Why Do Eclipses Occur?
A lot of people find it a spectacle every time an eclipse is concluded to appear at one point during the year. Sometimes, these natural occurrences are so sensationalized that people actually stop doing what they’re doing at mid-day to wait out the happening of an eclipse at a given time. For some eclipse fanatics who people call eclipse chasers, they would even travel to the most remote of locations to experience and capture every moment of a particular eclipse.
So what really happens to during an eclipse? How does it occur and why? In layman’s, eclipses occur when one exorbitant object gets in the way of another that the second object blocks out the light produced by the sun from reaching the earth. In the case of a solar eclipse, our very own moon passes in between the earth and the sun that the moon either partially or fully covers the earth’s view of the sun.

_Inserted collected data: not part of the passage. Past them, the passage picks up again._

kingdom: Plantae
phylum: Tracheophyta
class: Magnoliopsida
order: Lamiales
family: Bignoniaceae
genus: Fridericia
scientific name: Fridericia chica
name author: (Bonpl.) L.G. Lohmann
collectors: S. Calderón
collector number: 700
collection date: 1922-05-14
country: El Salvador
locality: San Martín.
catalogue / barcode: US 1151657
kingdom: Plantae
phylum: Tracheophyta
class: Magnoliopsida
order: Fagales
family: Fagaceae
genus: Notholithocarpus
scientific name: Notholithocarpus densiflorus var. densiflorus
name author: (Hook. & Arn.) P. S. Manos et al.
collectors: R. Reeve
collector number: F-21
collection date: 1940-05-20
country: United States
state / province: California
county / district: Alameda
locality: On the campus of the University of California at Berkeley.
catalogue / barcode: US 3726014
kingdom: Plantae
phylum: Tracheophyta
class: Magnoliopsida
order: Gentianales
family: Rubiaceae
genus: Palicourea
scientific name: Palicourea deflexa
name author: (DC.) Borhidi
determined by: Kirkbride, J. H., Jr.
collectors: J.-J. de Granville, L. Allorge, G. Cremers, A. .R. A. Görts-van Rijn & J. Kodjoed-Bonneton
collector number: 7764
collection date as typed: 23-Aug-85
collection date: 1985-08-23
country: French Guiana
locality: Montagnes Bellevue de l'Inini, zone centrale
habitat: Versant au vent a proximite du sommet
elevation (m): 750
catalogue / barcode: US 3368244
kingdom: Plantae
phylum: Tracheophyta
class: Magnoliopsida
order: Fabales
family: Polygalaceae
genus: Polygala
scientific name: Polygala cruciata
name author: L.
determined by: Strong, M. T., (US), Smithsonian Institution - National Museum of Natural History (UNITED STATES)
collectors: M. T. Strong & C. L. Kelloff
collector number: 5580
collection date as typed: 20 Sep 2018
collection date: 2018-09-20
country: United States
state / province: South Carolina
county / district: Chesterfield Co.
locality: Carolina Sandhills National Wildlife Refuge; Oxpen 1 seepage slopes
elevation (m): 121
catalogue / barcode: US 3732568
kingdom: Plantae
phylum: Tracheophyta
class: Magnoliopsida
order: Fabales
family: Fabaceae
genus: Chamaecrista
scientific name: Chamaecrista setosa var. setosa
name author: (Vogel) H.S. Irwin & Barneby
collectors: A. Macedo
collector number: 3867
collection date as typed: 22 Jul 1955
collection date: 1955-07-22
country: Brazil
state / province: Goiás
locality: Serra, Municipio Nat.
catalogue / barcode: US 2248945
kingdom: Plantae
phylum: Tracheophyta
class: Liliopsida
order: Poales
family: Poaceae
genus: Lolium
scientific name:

For the case of the lunar eclipses, it is the earth this time that passes between the moon and the sun. This way, the moon becomes darker as we view it from the earth. Though the sun and the moon are of the same size, there are many variations of this kind of eclipses depending which part of the astronomical object is blocked by the other. Another explanation to this is because the orbit of the moon is not a perfect circle and is not as perfectly aligned to the earth’s orbit around the sun.
Since these two types of eclipses are considered natural phenomena, they happen very rarely. What make it even more rare are the occurrences of total eclipses. It is a once in a lifetime event wherein the earth the sun and the moon aligns with each other in orbit with great totally.